You should not assume (never assume) that the Home Office know that any given individual is an ‘authorised official’ of the bank. The writer of the letter from the institution needs to state it in terms. In addition, the letter must also

  • be an original document and not a copy
  • be on the organisation's official headed paper
  • be dated no earlier than 31 days immediately before the date of application
  • state the applicant's name or the name of the applicant’s business
  • include the contact details of the person or (where relevant) an official of the organisation issuing the letter
  • show the account number
  • confirm that the financial institution is 'regulated by the appropriate body' (see below)
  • if not regulated by the Financial Conduct Authority (FCA) and the Prudential Regulation Authority (PRA), that the money can be transferred into the UK (‘is freely transferable to the UK and convertible to sterling’)

Funds in a foreign currency will be converted by the Home Office into £GBP using the spot exchange rate which appeared on on the date of application.
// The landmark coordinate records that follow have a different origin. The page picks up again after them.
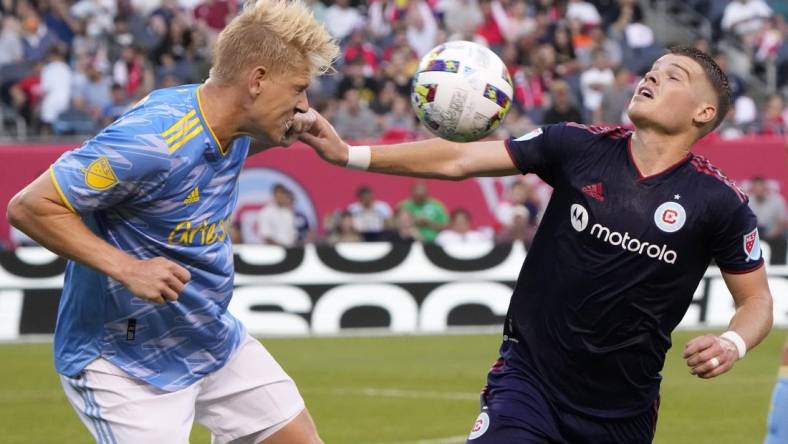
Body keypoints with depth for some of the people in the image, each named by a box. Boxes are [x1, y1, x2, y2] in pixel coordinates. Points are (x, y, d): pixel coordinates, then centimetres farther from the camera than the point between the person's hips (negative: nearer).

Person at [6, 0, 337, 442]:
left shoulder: (234, 129, -3)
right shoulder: (151, 140, -30)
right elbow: (29, 207, -25)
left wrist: (280, 137, 5)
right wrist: (126, 268, -31)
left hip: (216, 337, 9)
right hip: (125, 362, -8)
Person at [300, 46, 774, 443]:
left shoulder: (721, 201, -7)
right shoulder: (579, 146, -4)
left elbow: (757, 300, 2)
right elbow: (457, 160, -5)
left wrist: (732, 344, -21)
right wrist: (348, 154, -12)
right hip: (529, 377, 0)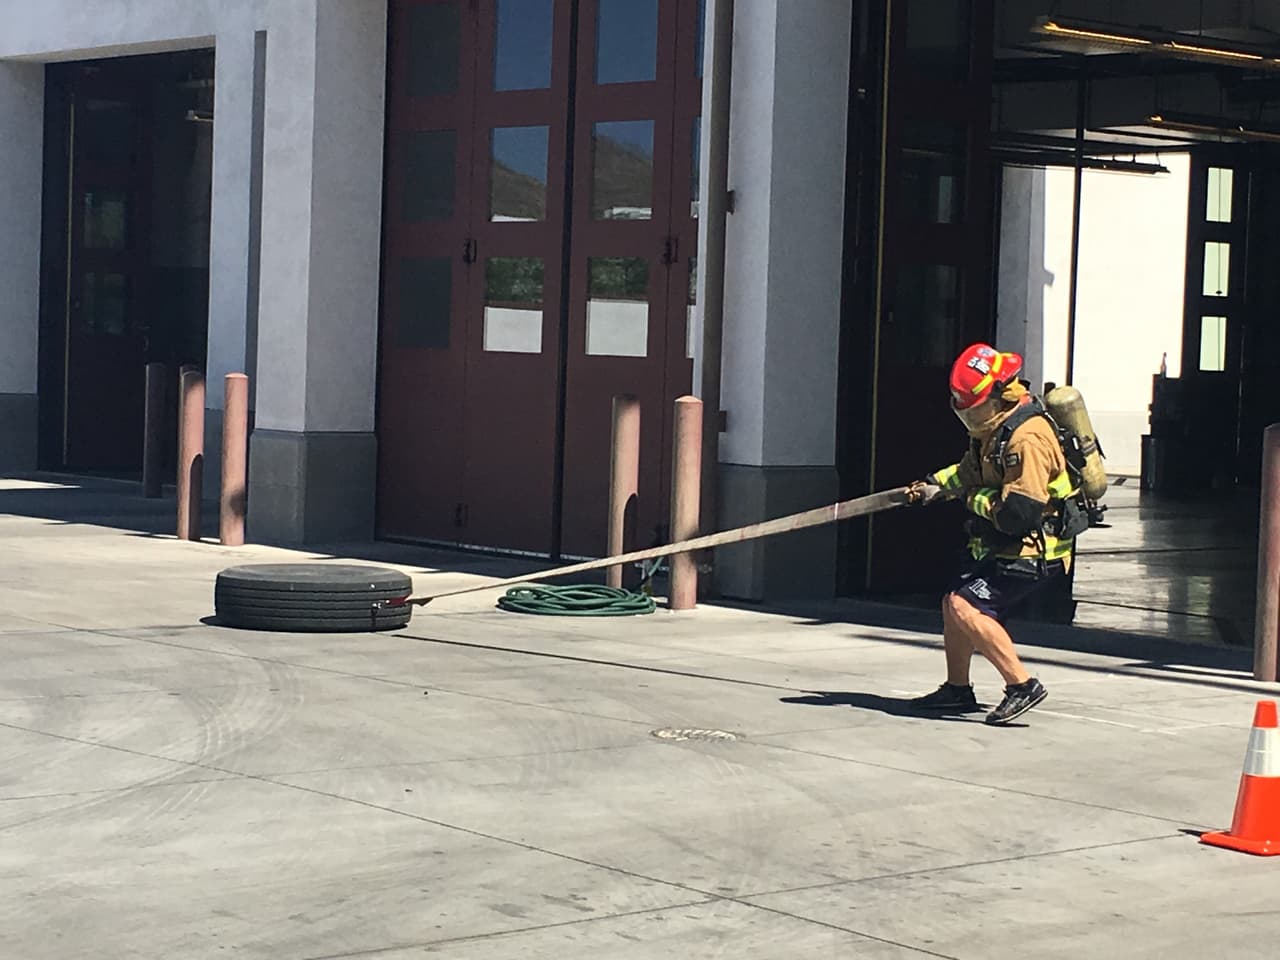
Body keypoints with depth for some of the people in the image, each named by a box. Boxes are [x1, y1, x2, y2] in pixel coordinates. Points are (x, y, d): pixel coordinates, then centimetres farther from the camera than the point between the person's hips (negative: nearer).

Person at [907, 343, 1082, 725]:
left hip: (1032, 553, -10)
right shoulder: (993, 426, 5)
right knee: (954, 604, 19)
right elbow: (972, 469, 27)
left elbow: (1017, 514, -32)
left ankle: (1022, 685, -19)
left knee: (965, 607, -21)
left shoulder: (1027, 439, -27)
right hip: (999, 547, 10)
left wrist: (979, 500, -15)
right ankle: (957, 690, 35)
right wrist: (938, 484, 11)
If currency fluctuations are a possibility at the time of your application, then it is probably advisable to have more than £200,000 in the account.
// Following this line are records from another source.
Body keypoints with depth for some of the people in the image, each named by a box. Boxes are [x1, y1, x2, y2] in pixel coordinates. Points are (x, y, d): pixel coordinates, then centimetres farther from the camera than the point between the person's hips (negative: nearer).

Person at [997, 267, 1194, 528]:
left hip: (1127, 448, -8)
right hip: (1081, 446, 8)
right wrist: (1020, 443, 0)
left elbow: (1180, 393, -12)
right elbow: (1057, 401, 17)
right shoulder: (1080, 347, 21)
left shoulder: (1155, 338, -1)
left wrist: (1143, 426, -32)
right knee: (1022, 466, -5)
‘Regulated by the appropriate body’

First and foremost, you need to make sure your financial institution is not on the Home Office naughty list, also known as Appendix P: no points will be awarded where the money is held in a financial institution with which the Home Office is unable to make satisfactory verification checks.

However, in addition to this, the financial institutions used in the evidence must be regulated by the home regulator, which ‘is an official financial regulatory body, appropriate for the type of financial transaction required, in the country of operation where the transaction is made’ (see the relevant guidance, p.74)
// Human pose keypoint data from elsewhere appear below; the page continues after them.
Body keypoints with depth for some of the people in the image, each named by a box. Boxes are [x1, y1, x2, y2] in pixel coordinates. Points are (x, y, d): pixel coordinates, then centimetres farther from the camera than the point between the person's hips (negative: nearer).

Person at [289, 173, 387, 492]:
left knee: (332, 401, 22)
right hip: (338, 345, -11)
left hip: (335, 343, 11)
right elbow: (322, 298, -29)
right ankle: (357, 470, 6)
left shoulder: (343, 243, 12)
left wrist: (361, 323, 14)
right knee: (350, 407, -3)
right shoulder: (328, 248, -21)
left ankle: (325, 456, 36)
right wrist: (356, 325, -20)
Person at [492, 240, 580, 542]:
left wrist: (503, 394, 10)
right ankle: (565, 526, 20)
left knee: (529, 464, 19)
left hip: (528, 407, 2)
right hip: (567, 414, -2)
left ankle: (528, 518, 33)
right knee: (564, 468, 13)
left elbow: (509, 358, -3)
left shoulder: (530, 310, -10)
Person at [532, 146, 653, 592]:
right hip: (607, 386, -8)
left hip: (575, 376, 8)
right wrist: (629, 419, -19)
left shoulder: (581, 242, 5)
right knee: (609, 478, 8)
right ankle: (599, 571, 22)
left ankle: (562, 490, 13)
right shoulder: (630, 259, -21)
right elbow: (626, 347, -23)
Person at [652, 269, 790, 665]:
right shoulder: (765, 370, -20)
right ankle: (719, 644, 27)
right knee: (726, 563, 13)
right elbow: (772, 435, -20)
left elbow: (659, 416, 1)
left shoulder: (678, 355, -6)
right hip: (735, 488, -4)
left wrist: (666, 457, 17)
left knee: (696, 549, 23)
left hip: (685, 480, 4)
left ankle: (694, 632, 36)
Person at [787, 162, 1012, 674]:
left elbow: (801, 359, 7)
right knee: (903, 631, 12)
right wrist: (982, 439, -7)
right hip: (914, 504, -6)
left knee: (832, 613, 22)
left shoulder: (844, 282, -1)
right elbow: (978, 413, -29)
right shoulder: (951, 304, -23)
Money held in a financial institution not regulated by the home regulator cannot be accepted for the award of points.

Home Office guidance prompts caseworkers to ‘check if a financial institution is regulated by the home regulator by accessing the appropriate website and/or by contacting the institution directly’ and by checking for information on:

  • Companies House list of overseas regulatory institutions under Worldwide registries
  • the International Organization of Securities Commissions (IOSCO) general membership lists

Finally, if the funds are overseas and subject to any applicable financial sanctions regime, the migrant must provide confirmation from HM Treasury that the funds are transferable and disposable in the UK.

Further information

This post has covered some the evidential requirements for an applicant who has the necessary capital in their own account, either in the UK or abroad. It is up to date at the time of writing (17 January 2018), and reflects the changes recently made to the immigration rules.

However, there is more guidance available, unhelpfully dispersed across the GOV.UK website, but primarily focussed in two riveting policy documents: the ‘Tier 1 (Entrepreneur) of the Points Based System – Policy Guidance’ and the ‘Tier 1 (Entrepreneur) Modernised Guidance – Version 20.0 – Published for Home Office staff on 11 January 2018’.

Although weighing in at a collective 200 pages, you should read these documents thoroughly before making an application.

The evidential requirements which apply in other situations – e.g. where the capital requirement is met by third party funding, or where the money has been held for less than 90 days – will be covered in other posts to maximise our SEO impact and because science tells us that very few people will have read this far.